### READING TEXT
ELECTROCHEMICAL QUARTZ CRYSTAL MICROBALANCE MONITORING OF CADMIUM-SULFIDE GENERATION IN POLYPYRROLE AND POLYPYRROLE POLY(STYRENESULFONATE) THIN-FILMS

Cadmium sulfide, CdS, particles have been in situ generated electrochemically in polypyrrole, PPy, and polypyrrole-poly(styrenesulfonate), PPy/PSS-, composite thin films on a gold-coated quartz crystal electrode. Two different approaches have been taken. In the first approach, cadmium ions have been attached to the PPy/PSS- composite thin film, formed upon subjecting an aqueous deoxygenated 2.0 x 10(-2) M pyrrole solution to an E = 0 to E = 600 mV potential step in the presence of 1.0 x 10(-3) M PSS- and 0.10 M NaCl. Addition of cadmium ions followed by the introduction of bisulfide ions (HS-) has led to the formation of CdS particles at a number of nucleation sites. In the second approach, HS- ions have been electrochemically oxidized to elementary sulfur in the matrices of PPy thin films, formed upon applying a potential step from E = 0 to E = 650 mV to an aqueous deoxygenated 2.0 X 10(-2) M pyrrole solution in the presence of a 0.10 M NaCl supporting electrolyte. Subsequent to the removal of excess HS- (by ion exchange by CI-) cadmium ions have been added to the solution bathing the PPy-coated electrode. Cathodization has then reduced both the oxidized form of PPy and the elementary sulfur and has led to the formation of CdS particles at a large number of nucleation sites. Interfacial mass changes which have accompanied the formation of PPy and PPy/PSS- thin films and CdS formation therein have been monitored by an electrochemical quartz crystal microbalance. Scanning electron microscopy and X-ray diffraction measurements have confirmed the presence of nonuniform CdS particles in the PPy and PPy/PSS- films.
######
### RAW DATA
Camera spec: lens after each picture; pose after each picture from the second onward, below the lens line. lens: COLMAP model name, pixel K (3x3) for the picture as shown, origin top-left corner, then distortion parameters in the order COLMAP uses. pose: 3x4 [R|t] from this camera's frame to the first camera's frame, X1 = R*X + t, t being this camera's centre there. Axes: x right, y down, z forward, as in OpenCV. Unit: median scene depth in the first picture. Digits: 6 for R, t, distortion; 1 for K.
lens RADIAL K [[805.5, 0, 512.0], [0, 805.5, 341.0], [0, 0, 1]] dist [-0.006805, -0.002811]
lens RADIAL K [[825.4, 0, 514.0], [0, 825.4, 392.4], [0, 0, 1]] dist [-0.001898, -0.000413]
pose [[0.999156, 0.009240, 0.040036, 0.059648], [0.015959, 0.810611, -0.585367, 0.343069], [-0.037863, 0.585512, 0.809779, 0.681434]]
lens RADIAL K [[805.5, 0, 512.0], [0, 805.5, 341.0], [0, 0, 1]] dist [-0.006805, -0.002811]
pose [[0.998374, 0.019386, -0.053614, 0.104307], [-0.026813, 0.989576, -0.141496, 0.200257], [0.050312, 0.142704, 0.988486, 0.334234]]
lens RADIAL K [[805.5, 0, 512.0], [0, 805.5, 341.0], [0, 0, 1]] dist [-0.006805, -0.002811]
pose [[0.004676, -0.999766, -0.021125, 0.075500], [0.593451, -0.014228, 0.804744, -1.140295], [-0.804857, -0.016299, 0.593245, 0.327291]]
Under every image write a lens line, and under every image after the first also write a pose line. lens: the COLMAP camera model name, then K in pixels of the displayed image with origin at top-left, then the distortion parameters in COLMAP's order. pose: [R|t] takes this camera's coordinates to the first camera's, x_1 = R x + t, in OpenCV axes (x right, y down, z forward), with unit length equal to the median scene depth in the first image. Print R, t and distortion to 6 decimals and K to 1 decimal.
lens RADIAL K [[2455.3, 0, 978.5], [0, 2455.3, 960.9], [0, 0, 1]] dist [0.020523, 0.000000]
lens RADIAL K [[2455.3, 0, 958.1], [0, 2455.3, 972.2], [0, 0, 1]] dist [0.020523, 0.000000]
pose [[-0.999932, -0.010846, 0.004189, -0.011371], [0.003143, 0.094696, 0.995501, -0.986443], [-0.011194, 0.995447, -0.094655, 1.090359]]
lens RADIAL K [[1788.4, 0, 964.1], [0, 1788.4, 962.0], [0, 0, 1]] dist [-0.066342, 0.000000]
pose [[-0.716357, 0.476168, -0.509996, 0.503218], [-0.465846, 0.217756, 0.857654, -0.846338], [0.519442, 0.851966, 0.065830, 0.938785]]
######
▶ [EXERCISE GOAL]:
In the cadmium sulfide abstract, what caused CdS particles to form in the second approach? Please answer in one to three sentences. The items are separate from the cadmium sulfide abstract and have no connection to it.

▶ [OUTPUT FOR THIS TASK]:
After cadmium ions were added to the solution bathing the PPy-coated electrode, cathodization reduced both the oxidized form of PPy and the elementary sulfur that had been produced by oxidizing HS- ions in the film. This reduction led to CdS particles forming at a large number of nucleation sites.